**Problem to work on**
Repeat each record below exactly, omitting whatever pictures appear in it.

**Dataset**
*** Block opens ***

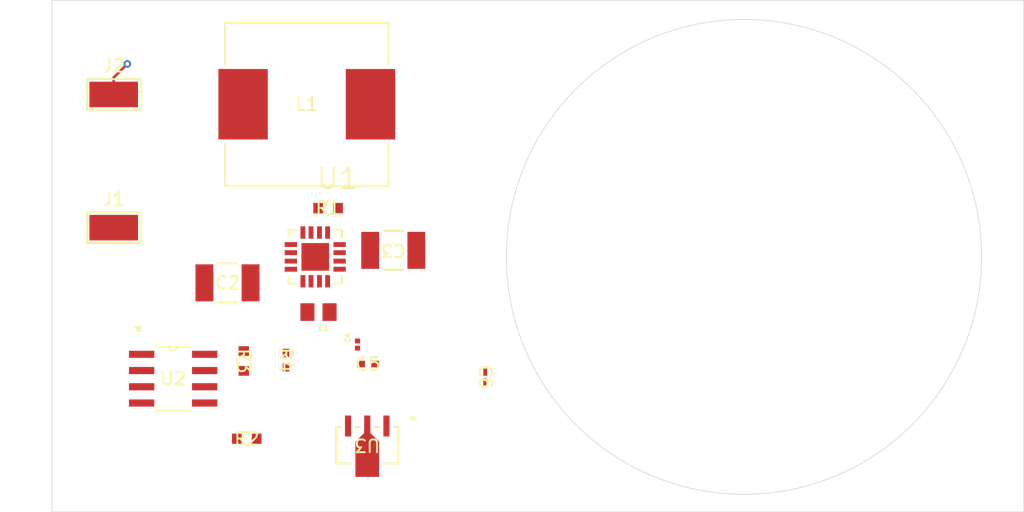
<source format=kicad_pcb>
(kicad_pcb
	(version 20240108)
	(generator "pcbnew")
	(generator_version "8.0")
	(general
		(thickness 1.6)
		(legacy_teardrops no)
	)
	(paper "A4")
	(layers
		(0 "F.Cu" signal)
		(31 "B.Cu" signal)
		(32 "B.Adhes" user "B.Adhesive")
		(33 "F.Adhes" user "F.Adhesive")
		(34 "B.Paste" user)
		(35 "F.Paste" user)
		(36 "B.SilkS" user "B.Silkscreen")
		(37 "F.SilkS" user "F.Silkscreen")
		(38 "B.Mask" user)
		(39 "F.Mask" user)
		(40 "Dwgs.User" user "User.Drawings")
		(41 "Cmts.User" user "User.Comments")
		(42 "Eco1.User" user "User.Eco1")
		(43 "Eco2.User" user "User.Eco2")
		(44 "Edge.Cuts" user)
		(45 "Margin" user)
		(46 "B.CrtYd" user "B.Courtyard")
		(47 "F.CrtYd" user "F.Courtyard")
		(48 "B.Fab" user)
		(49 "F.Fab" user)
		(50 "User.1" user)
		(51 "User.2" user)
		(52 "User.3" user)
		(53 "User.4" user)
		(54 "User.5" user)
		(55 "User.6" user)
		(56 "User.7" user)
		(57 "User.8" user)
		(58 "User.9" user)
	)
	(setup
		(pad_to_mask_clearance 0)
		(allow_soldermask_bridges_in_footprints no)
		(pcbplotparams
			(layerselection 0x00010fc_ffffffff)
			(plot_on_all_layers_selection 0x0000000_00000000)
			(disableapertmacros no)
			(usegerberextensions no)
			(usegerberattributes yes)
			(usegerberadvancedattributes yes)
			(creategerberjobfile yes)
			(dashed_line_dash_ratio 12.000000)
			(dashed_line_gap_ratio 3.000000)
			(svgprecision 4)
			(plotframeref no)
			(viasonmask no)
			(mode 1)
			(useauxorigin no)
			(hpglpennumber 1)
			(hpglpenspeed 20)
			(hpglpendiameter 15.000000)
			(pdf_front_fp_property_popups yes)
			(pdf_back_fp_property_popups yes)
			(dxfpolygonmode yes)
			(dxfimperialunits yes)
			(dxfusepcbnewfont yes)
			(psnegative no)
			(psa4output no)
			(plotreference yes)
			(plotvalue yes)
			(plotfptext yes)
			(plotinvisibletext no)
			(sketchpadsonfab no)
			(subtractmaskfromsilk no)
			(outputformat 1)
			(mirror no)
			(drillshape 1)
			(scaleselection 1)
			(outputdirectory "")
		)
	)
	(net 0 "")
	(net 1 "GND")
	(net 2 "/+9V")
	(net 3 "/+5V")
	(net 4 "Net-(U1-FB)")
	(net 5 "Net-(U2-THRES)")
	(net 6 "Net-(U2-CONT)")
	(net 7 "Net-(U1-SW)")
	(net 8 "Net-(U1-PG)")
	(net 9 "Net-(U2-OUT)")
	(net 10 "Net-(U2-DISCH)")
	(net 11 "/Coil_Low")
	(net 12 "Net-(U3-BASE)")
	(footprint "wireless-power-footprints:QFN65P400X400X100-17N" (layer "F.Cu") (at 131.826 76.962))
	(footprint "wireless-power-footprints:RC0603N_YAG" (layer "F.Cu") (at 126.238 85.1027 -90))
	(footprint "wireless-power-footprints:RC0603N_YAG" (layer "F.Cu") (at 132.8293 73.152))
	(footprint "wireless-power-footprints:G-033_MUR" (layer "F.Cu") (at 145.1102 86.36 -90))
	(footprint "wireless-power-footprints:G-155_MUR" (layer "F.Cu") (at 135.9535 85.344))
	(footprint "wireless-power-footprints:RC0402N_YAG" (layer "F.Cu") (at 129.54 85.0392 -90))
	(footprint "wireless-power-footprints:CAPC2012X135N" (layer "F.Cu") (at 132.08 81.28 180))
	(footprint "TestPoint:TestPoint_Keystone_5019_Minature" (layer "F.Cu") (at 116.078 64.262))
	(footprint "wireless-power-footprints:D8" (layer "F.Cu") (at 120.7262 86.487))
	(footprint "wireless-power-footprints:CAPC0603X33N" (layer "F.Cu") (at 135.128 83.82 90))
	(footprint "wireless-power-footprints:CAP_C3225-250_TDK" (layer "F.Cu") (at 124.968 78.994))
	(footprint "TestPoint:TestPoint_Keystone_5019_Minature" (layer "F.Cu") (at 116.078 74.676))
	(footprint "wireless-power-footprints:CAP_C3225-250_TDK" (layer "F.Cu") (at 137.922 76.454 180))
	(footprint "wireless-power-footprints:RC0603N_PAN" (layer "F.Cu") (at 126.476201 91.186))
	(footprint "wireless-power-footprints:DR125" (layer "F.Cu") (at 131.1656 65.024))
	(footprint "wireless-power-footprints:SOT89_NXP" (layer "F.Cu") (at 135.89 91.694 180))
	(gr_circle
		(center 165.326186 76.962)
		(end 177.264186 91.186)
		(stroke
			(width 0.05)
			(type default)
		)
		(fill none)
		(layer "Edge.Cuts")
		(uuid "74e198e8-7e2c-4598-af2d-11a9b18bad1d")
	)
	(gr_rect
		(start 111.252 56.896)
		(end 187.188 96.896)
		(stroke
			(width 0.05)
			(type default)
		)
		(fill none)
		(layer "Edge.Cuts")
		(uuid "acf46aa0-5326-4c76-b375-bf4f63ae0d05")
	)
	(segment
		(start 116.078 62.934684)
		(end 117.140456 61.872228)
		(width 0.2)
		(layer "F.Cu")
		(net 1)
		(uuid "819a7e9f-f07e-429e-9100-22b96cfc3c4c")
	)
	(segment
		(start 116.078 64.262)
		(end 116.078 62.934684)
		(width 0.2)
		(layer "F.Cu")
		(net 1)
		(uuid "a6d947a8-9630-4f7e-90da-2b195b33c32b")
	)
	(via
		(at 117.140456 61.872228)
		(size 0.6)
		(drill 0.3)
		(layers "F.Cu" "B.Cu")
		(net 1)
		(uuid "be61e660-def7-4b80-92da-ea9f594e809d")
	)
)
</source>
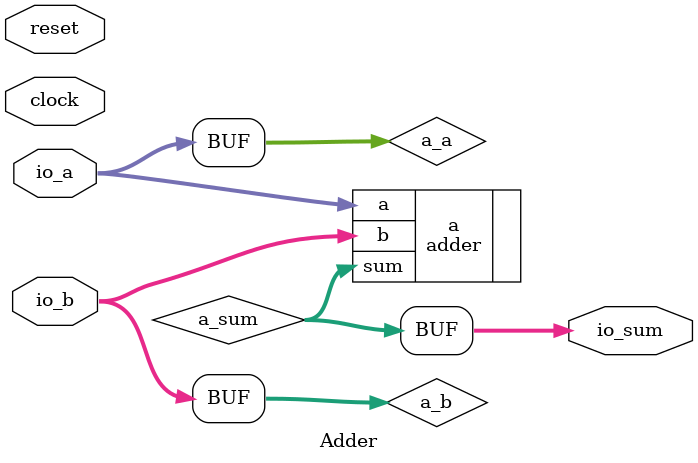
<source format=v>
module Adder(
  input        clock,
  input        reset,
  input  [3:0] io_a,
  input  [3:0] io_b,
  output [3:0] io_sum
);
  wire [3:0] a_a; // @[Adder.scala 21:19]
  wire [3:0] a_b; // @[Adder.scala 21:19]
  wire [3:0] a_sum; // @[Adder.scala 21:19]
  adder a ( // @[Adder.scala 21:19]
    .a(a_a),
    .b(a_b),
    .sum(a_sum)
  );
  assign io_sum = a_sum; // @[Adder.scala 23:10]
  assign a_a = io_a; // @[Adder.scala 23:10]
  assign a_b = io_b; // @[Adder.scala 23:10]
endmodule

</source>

*** Block closes ***

**Result for this exercise**
<source format=kicad_pcb>
(kicad_pcb
	(version 20240108)
	(generator "pcbnew")
	(generator_version "8.0")
	(general
		(thickness 1.6)
		(legacy_teardrops no)
	)
	(paper "A4")
	(layers
		(0 "F.Cu" signal)
		(31 "B.Cu" signal)
		(32 "B.Adhes" user "B.Adhesive")
		(33 "F.Adhes" user "F.Adhesive")
		(34 "B.Paste" user)
		(35 "F.Paste" user)
		(36 "B.SilkS" user "B.Silkscreen")
		(37 "F.SilkS" user "F.Silkscreen")
		(38 "B.Mask" user)
		(39 "F.Mask" user)
		(40 "Dwgs.User" user "User.Drawings")
		(41 "Cmts.User" user "User.Comments")
		(42 "Eco1.User" user "User.Eco1")
		(43 "Eco2.User" user "User.Eco2")
		(44 "Edge.Cuts" user)
		(45 "Margin" user)
		(46 "B.CrtYd" user "B.Courtyard")
		(47 "F.CrtYd" user "F.Courtyard")
		(48 "B.Fab" user)
		(49 "F.Fab" user)
		(50 "User.1" user)
		(51 "User.2" user)
		(52 "User.3" user)
		(53 "User.4" user)
		(54 "User.5" user)
		(55 "User.6" user)
		(56 "User.7" user)
		(57 "User.8" user)
		(58 "User.9" user)
	)
	(setup
		(pad_to_mask_clearance 0)
		(allow_soldermask_bridges_in_footprints no)
		(pcbplotparams
			(layerselection 0x00010fc_ffffffff)
			(plot_on_all_layers_selection 0x0000000_00000000)
			(disableapertmacros no)
			(usegerberextensions no)
			(usegerberattributes yes)
			(usegerberadvancedattributes yes)
			(creategerberjobfile yes)
			(dashed_line_dash_ratio 12.000000)
			(dashed_line_gap_ratio 3.000000)
			(svgprecision 4)
			(plotframeref no)
			(viasonmask no)
			(mode 1)
			(useauxorigin no)
			(hpglpennumber 1)
			(hpglpenspeed 20)
			(hpglpendiameter 15.000000)
			(pdf_front_fp_property_popups yes)
			(pdf_back_fp_property_popups yes)
			(dxfpolygonmode yes)
			(dxfimperialunits yes)
			(dxfusepcbnewfont yes)
			(psnegative no)
			(psa4output no)
			(plotreference yes)
			(plotvalue yes)
			(plotfptext yes)
			(plotinvisibletext no)
			(sketchpadsonfab no)
			(subtractmaskfromsilk no)
			(outputformat 1)
			(mirror no)
			(drillshape 1)
			(scaleselection 1)
			(outputdirectory "")
		)
	)
	(net 0 "")
	(net 1 "GND")
	(net 2 "/+9V")
	(net 3 "/+5V")
	(net 4 "Net-(U1-FB)")
	(net 5 "Net-(U2-THRES)")
	(net 6 "Net-(U2-CONT)")
	(net 7 "Net-(U1-SW)")
	(net 8 "Net-(U1-PG)")
	(net 9 "Net-(U2-OUT)")
	(net 10 "Net-(U2-DISCH)")
	(net 11 "/Coil_Low")
	(net 12 "Net-(U3-BASE)")
	(footprint "wireless-power-footprints:QFN65P400X400X100-17N" (layer "F.Cu") (at 131.826 76.962))
	(footprint "wireless-power-footprints:RC0603N_YAG" (layer "F.Cu") (at 126.238 85.1027 -90))
	(footprint "wireless-power-footprints:RC0603N_YAG" (layer "F.Cu") (at 132.8293 73.152))
	(footprint "wireless-power-footprints:G-033_MUR" (layer "F.Cu") (at 145.1102 86.36 -90))
	(footprint "wireless-power-footprints:G-155_MUR" (layer "F.Cu") (at 135.9535 85.344))
	(footprint "wireless-power-footprints:RC0402N_YAG" (layer "F.Cu") (at 129.54 85.0392 -90))
	(footprint "wireless-power-footprints:CAPC2012X135N" (layer "F.Cu") (at 132.08 81.28 180))
	(footprint "TestPoint:TestPoint_Keystone_5019_Minature" (layer "F.Cu") (at 116.078 64.262))
	(footprint "wireless-power-footprints:D8" (layer "F.Cu") (at 120.7262 86.487))
	(footprint "wireless-power-footprints:CAPC0603X33N" (layer "F.Cu") (at 135.128 83.82 90))
	(footprint "wireless-power-footprints:CAP_C3225-250_TDK" (layer "F.Cu") (at 124.968 78.994))
	(footprint "TestPoint:TestPoint_Keystone_5019_Minature" (layer "F.Cu") (at 116.078 74.676))
	(footprint "wireless-power-footprints:CAP_C3225-250_TDK" (layer "F.Cu") (at 137.922 76.454 180))
	(footprint "wireless-power-footprints:RC0603N_PAN" (layer "F.Cu") (at 126.476201 91.186))
	(footprint "wireless-power-footprints:DR125" (layer "F.Cu") (at 131.1656 65.024))
	(footprint "wireless-power-footprints:SOT89_NXP" (layer "F.Cu") (at 135.89 91.694 180))
	(gr_circle
		(center 165.326186 76.962)
		(end 177.264186 91.186)
		(stroke
			(width 0.05)
			(type default)
		)
		(fill none)
		(layer "Edge.Cuts")
		(uuid "74e198e8-7e2c-4598-af2d-11a9b18bad1d")
	)
	(gr_rect
		(start 111.252 56.896)
		(end 187.188 96.896)
		(stroke
			(width 0.05)
			(type default)
		)
		(fill none)
		(layer "Edge.Cuts")
		(uuid "acf46aa0-5326-4c76-b375-bf4f63ae0d05")
	)
	(segment
		(start 116.078 62.934684)
		(end 117.140456 61.872228)
		(width 0.2)
		(layer "F.Cu")
		(net 1)
		(uuid "819a7e9f-f07e-429e-9100-22b96cfc3c4c")
	)
	(segment
		(start 116.078 64.262)
		(end 116.078 62.934684)
		(width 0.2)
		(layer "F.Cu")
		(net 1)
		(uuid "a6d947a8-9630-4f7e-90da-2b195b33c32b")
	)
	(via
		(at 117.140456 61.872228)
		(size 0.6)
		(drill 0.3)
		(layers "F.Cu" "B.Cu")
		(net 1)
		(uuid "be61e660-def7-4b80-92da-ea9f594e809d")
	)
)
</source>
<source format=v>
module Adder(
  input        clock,
  input        reset,
  input  [3:0] io_a,
  input  [3:0] io_b,
  output [3:0] io_sum
);
  wire [3:0] a_a; // @[Adder.scala 21:19]
  wire [3:0] a_b; // @[Adder.scala 21:19]
  wire [3:0] a_sum; // @[Adder.scala 21:19]
  adder a ( // @[Adder.scala 21:19]
    .a(a_a),
    .b(a_b),
    .sum(a_sum)
  );
  assign io_sum = a_sum; // @[Adder.scala 23:10]
  assign a_a = io_a; // @[Adder.scala 23:10]
  assign a_b = io_b; // @[Adder.scala 23:10]
endmodule

</source>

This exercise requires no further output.